Turnover at The Shops is high, say other merchants, with some businesses lasting only a few months. And while Green Desk, they say, is a responsive landlord when it comes to issues of maintenance, the company does little to help draw customers. This problem is exacerbated by The Shops’ location, which is on the wrong side of the Manhattan Bridge, not in the center of hip and thriving DUMBO, but on the edge.
The Struggle to Be Noticed
Walk into The Shops and you’ll find an eclectic mix of boutiques along three main, narrow corridors, some of which have street entrances. They range from women’s clothing and custom t-shirts to art galleries and radio stations. But outside, The Shops is easy to miss and most shops are accessible only after you enter the mall through the entrances on Front or Pearl streets.
The Shops can feel like a ghost town. Owners say that there are seldom customers walking down the hallways. And oftentimes, store owners themselves are not even inside although store hours indicate that the shop should be open for business.
“You walk down this hallway, and there’s silence. There’s no one home,” says Thea Grant, with her husband Nico, founder and owner of a jewelry store, Thea Grant.
The Shops opened in 2011, offering low rents for a small space in DUMBO. Lattimore says she paid $750 a month, a price much lower than other storefront options in the area and in Manhattan. The price included 24/7 access to the space, Wi-Fi and electricity.

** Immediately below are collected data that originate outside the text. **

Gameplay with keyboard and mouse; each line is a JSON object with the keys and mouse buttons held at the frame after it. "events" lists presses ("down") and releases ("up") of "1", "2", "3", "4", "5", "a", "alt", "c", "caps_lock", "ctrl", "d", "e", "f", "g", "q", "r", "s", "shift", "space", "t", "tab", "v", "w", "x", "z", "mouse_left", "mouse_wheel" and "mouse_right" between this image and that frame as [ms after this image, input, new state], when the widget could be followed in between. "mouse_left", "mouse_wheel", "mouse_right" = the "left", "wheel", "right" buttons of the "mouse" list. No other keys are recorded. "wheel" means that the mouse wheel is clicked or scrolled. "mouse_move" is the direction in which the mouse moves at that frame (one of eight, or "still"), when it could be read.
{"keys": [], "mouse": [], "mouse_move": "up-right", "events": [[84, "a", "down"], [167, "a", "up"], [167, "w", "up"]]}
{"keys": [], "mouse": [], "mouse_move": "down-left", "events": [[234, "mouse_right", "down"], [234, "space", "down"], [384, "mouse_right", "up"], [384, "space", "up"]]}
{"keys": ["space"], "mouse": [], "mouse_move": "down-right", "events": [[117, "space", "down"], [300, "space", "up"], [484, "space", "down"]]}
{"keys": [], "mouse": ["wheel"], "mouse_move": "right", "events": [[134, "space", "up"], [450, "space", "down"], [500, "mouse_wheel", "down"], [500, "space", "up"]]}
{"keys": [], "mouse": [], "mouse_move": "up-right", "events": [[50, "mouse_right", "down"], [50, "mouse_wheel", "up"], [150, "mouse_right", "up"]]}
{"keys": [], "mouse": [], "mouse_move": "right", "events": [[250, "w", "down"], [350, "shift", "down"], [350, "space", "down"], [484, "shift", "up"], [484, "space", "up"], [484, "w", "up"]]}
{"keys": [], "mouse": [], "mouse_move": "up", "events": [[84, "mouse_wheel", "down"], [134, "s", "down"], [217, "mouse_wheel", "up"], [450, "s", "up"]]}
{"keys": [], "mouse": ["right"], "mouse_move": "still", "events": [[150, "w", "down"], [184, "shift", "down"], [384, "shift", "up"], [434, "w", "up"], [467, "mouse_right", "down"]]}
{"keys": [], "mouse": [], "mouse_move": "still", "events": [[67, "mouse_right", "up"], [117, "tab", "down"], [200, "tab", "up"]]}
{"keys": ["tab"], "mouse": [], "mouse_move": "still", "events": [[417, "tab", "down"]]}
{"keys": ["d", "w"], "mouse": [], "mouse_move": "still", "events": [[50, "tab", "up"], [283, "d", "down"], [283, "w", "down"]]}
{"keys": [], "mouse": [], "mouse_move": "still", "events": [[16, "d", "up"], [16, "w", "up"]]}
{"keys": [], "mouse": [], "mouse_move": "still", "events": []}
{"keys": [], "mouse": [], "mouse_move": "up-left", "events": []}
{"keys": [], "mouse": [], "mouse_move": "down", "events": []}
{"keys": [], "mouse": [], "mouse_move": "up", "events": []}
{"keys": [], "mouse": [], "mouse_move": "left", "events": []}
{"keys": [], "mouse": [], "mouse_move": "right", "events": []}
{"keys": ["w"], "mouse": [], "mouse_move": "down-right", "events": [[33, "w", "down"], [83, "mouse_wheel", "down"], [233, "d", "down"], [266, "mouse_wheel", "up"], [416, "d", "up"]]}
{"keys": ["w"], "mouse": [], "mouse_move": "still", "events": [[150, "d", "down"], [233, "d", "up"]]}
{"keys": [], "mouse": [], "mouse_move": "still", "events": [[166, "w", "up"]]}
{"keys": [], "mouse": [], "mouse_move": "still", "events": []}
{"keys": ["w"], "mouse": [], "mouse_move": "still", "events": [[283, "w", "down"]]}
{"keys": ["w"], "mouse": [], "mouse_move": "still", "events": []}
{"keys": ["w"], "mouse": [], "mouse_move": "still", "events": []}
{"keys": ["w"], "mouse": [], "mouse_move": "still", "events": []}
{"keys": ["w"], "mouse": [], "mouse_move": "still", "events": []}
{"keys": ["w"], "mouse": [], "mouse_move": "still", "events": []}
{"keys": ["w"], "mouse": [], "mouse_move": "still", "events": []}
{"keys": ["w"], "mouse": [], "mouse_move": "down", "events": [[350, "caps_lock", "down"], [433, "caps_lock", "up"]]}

The building, according to property records, is owned by Chatov LLC, a real estate company associated with the Guttman family that has properties across Brooklyn. In 2001 and 2002, Joshua Guttman was sued by tenants at nearby 247 Water St. who claimed he was making the building uninhabitable in order to push them out. Eventually, the tenants and Guttman reached a settlement, according to court documents reviewed by the New York Times. When asked for comment, a spokeswoman for both companies said that Chatov LLC does not own Green Desk, but declined to comment further on the relationship between them or if the Guttman family owns Green Desk.
Rents at The Shops are still relatively low – $1500 for an expensive space, according to one shop owner. And Green Desk, say the merchants, makes sure the snow is shoveled and repairs are done, but it has been reluctant to take steps to improve business.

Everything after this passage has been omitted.